EXERCISE PROMPT: List the lines of the records as a numbered list, starting at the line with "How many of the woman" and ending with the line with "The column is", that line included. Skip any blank lines.

Entries taken from a collection:
Segment Open

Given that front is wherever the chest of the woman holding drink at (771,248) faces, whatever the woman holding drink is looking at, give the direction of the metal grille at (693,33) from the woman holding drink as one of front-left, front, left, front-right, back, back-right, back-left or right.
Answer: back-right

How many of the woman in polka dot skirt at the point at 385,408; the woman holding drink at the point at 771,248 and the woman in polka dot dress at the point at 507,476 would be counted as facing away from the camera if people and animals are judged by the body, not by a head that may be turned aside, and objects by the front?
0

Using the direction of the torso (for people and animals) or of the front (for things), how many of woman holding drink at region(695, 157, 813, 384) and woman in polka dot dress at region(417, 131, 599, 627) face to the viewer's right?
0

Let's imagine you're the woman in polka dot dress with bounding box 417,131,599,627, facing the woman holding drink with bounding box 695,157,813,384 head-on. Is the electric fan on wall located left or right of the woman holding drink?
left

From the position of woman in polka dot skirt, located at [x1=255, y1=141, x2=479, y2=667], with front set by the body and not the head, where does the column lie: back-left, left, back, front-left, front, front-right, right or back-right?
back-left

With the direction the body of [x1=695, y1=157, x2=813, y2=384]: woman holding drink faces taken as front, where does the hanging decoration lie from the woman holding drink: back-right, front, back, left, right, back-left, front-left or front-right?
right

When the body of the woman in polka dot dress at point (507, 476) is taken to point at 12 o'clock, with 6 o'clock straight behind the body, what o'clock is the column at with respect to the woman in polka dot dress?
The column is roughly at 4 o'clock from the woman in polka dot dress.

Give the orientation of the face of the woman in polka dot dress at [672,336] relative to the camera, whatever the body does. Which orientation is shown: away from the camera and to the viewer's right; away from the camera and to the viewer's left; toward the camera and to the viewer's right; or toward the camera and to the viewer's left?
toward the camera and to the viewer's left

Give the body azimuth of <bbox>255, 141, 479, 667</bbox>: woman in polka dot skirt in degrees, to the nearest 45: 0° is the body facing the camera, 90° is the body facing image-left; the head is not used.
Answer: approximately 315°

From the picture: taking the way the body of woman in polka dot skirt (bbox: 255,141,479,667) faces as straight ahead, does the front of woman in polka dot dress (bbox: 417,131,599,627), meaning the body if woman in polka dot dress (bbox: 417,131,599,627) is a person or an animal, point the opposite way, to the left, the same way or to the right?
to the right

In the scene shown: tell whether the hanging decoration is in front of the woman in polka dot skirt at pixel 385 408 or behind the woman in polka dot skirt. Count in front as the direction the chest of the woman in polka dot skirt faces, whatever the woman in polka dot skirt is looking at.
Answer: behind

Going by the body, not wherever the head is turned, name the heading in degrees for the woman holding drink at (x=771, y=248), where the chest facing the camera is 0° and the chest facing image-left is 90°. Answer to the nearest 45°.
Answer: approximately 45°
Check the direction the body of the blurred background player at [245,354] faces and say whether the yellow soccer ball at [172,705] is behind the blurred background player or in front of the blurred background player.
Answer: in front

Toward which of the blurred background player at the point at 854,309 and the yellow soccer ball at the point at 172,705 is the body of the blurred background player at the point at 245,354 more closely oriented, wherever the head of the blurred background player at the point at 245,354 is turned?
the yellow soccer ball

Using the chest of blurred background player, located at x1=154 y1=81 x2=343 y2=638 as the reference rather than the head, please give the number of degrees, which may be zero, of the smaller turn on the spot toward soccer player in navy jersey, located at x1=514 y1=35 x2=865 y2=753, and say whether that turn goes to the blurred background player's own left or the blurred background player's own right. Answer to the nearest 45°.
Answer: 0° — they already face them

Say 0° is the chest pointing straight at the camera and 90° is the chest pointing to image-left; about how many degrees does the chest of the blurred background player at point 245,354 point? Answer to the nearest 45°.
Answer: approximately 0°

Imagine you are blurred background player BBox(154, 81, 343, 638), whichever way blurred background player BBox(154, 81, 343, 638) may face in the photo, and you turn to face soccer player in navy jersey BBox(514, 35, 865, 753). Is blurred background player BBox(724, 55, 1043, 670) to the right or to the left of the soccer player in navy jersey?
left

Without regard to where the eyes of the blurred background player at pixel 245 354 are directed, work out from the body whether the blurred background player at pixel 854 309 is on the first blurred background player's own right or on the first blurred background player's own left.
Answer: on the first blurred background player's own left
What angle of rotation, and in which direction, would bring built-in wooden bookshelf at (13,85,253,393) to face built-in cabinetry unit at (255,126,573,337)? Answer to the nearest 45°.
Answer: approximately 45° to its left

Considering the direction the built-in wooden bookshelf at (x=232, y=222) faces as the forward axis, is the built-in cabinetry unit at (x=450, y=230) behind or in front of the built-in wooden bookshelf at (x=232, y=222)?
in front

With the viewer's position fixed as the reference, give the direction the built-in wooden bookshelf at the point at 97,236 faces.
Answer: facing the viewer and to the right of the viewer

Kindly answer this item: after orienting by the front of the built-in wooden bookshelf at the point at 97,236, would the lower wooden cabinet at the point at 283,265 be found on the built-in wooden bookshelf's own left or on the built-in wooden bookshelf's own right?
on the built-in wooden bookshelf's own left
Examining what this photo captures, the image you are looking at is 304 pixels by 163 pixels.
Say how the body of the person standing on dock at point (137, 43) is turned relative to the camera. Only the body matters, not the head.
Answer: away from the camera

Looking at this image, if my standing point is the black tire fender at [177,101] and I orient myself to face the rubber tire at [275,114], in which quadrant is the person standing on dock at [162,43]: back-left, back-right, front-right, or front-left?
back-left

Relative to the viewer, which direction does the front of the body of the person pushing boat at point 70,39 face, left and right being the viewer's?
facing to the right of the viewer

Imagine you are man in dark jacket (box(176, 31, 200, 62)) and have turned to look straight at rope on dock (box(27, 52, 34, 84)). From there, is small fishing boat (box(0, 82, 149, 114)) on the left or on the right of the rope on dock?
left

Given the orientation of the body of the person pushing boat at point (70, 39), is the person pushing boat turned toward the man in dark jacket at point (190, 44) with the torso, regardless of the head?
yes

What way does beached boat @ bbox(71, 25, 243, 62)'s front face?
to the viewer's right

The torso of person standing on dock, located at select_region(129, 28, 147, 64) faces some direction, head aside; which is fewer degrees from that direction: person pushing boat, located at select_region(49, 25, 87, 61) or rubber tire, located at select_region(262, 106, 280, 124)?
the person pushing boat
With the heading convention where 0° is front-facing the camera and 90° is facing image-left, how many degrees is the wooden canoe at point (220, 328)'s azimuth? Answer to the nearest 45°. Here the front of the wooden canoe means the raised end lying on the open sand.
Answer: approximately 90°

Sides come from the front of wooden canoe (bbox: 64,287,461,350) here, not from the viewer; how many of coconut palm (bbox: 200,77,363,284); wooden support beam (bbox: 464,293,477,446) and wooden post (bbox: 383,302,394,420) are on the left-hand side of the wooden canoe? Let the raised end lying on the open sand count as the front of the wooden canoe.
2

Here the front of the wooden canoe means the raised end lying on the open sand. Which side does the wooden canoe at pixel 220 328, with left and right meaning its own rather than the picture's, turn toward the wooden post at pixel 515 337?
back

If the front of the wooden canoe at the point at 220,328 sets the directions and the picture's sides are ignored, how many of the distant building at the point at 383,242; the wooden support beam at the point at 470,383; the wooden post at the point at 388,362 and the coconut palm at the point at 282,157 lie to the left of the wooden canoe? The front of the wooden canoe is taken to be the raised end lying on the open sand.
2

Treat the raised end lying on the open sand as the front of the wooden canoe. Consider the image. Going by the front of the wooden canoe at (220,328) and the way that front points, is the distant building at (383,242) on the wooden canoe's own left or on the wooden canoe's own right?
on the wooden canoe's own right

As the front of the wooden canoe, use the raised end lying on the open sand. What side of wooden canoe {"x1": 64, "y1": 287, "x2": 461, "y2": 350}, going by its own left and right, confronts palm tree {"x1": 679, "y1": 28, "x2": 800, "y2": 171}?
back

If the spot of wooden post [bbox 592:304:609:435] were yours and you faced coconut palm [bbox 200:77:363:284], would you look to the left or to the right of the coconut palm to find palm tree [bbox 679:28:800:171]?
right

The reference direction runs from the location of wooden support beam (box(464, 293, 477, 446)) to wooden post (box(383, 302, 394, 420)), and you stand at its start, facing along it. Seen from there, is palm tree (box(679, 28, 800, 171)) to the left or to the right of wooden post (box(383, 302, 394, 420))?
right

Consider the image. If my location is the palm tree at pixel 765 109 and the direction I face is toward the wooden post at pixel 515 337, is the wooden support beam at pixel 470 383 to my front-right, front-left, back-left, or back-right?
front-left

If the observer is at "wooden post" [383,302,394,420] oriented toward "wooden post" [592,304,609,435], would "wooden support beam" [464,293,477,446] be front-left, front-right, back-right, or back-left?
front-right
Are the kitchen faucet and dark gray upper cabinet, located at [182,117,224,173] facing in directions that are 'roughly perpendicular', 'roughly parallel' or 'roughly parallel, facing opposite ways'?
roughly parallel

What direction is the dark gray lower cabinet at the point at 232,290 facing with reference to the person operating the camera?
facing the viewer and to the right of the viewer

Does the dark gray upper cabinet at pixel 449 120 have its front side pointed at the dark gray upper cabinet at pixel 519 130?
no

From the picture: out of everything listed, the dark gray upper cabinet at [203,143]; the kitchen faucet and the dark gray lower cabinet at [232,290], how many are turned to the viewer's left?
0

Segment Closed

WRITTEN SOLUTION:
1. How many of the woman in polka dot skirt at the point at 385,408; the woman holding drink at the point at 771,248 and the woman in polka dot dress at the point at 507,476 would be counted as facing away from the camera if people and animals are judged by the body, not by a head that may be turned aside, and objects by the front?
2. 0
3. Using the direction of the torso (for people and animals) or of the front (for things), how many of woman holding drink at region(695, 157, 813, 384) and woman in polka dot dress at region(417, 131, 599, 627) face to the viewer's right?
4. 0
5. Let's imagine you're the woman in polka dot dress with bounding box 417,131,599,627, facing the woman holding drink with bounding box 695,157,813,384 head-on. Is the electric fan on wall located left or right of the woman holding drink?
6. left
7. From the position of woman in polka dot skirt, located at [x1=255, y1=141, x2=479, y2=667], with front set by the body and not the head, where does the column lie: back-left, left, back, front-left, front, front-right, right or back-right?
8. back-left
9. With the direction the body of [x1=695, y1=157, x2=813, y2=384]: woman holding drink faces taken as front, where does the hanging decoration lie from the woman holding drink: back-right, front, back, left, right, back-left, front-left or front-right?
10. right
11. When the body of the woman in polka dot dress at point (507, 476) is taken to point at 12 o'clock, with 6 o'clock straight behind the body, what o'clock is the column at with respect to the woman in polka dot dress?
12. The column is roughly at 4 o'clock from the woman in polka dot dress.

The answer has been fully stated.